Punch learnt that the traditional ruler, Baale of Oke-Ira (also in Ajegunle), Taiwo Olayeni, Edogbeji and other community leaders, were returning from a meeting held at Ajeromi Plaza on Tuesday, March 24, when they ran into the hoodlums on Okoya Bridge, Aiyetoro, around 7pm.
A fight reportedly ensued between two factions of the Awala Boys that day over which group should operate at certain locations in the community.
During the clash, they robbed passersby and attacked them with cutlasses. Edogbeji, 43, died at a hospital the next day from injuries he sustained.
The fight resumed last Sunday when a faction of Awala Boys stormed Tuncarino Street to operate but were resisted. Warrior and Alegba were reportedly killed in the mayhem.

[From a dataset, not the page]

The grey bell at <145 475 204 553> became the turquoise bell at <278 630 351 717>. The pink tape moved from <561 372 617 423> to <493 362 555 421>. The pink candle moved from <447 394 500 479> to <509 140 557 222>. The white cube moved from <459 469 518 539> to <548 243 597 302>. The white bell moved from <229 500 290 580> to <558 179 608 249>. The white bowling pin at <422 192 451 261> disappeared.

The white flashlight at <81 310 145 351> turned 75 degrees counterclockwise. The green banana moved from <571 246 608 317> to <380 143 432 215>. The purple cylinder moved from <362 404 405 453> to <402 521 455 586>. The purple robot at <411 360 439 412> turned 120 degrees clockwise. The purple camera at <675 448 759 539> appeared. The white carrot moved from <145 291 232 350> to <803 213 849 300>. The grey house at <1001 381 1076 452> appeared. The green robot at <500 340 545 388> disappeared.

It was gathered that the Awala Boys belong to different groups, Eye and Aiye confraternities, which worsen their rivalry.
Chairman, Aiyetoro Community Development Association, Mr Lukman Akande, told punch correspondent who visited the neighbourhhood on Tuesday that the thugs had become a huge burden to the community.

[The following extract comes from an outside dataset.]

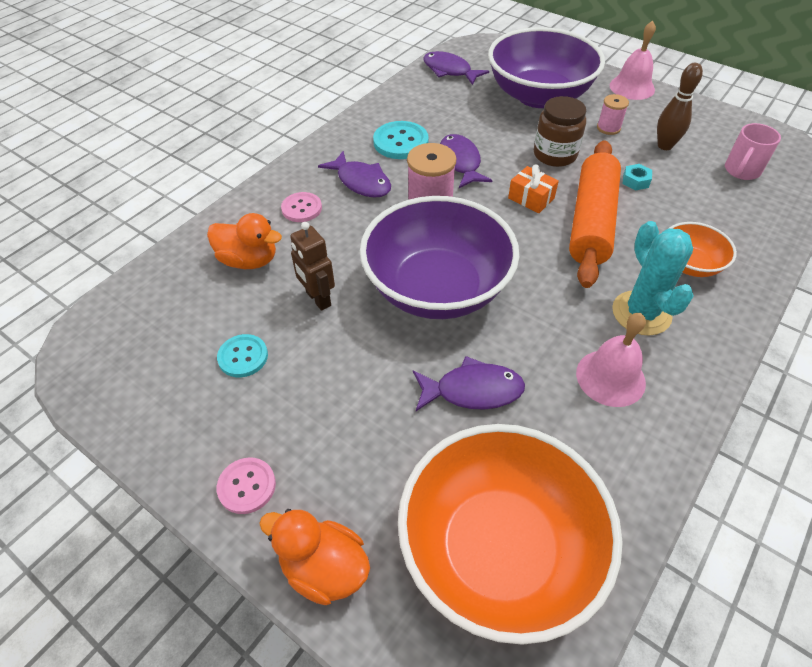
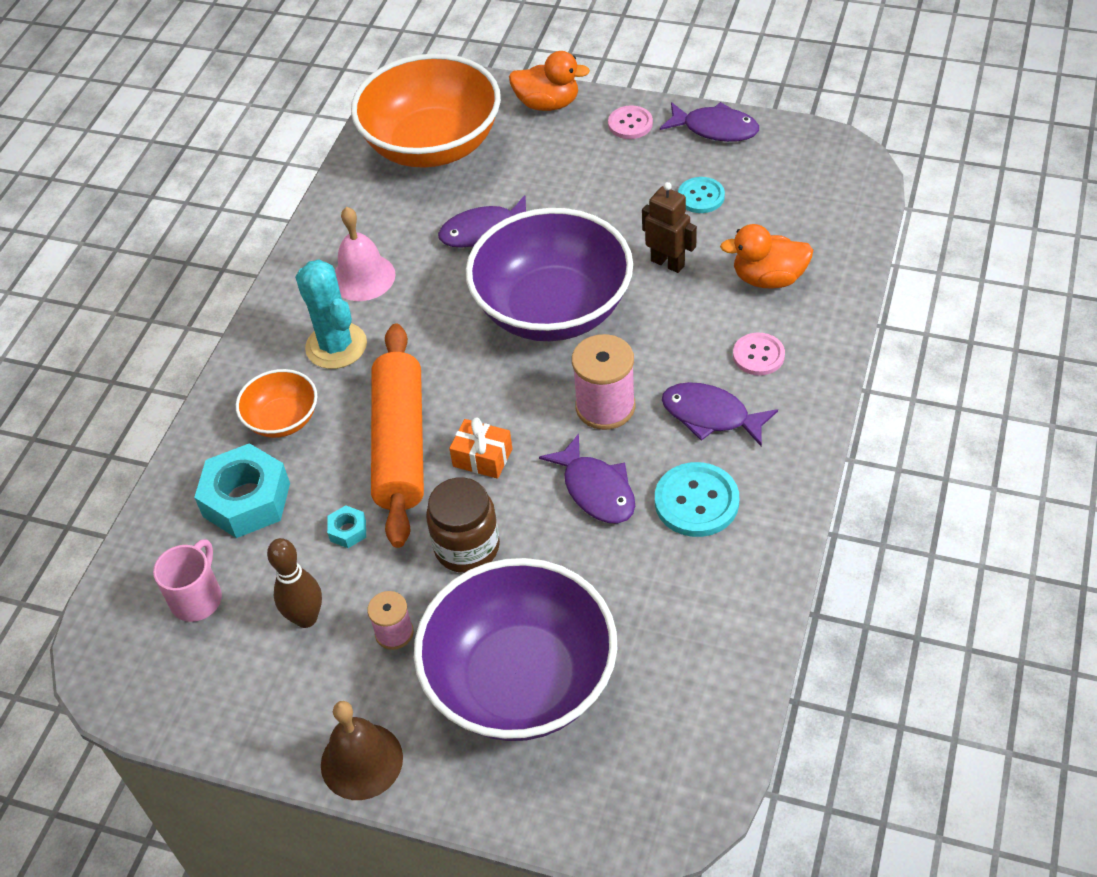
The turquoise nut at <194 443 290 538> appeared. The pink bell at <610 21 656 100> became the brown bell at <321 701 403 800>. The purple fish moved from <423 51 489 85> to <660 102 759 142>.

He said the activities of the gangs festered because the police were initially indifferent to complaints lodged by residents.
He stated, “The major challenge we are facing in Aiyetoro and Ajegunle at large are the hoodlums called Awalas. Before now, when we went to police stations to report them, some policemen would say they were not thieves. That was in 2018. They later graduated to notorious thieves. At times, when they were operating and we reported to the police, they would promise to come but we would not see them until the operation ended.
“On occasions when some of them were arrested, police would insist residents must write statement as witnesses but people were afraid to do so. Eventually, they would be freed and returned to the community.
“They usually operate in groups. They will waylay people on the road around 7pm and collect their phones and other valuables. If they ask for your phone and you don’t give them on time, they will attack you with cutlasses. Some of them carry guns.
“When they enter a street, everyone will start running helter-skelter. Immediately, they collect phones, they will check SIM cards for account numbers of the owners and hack into the accounts.”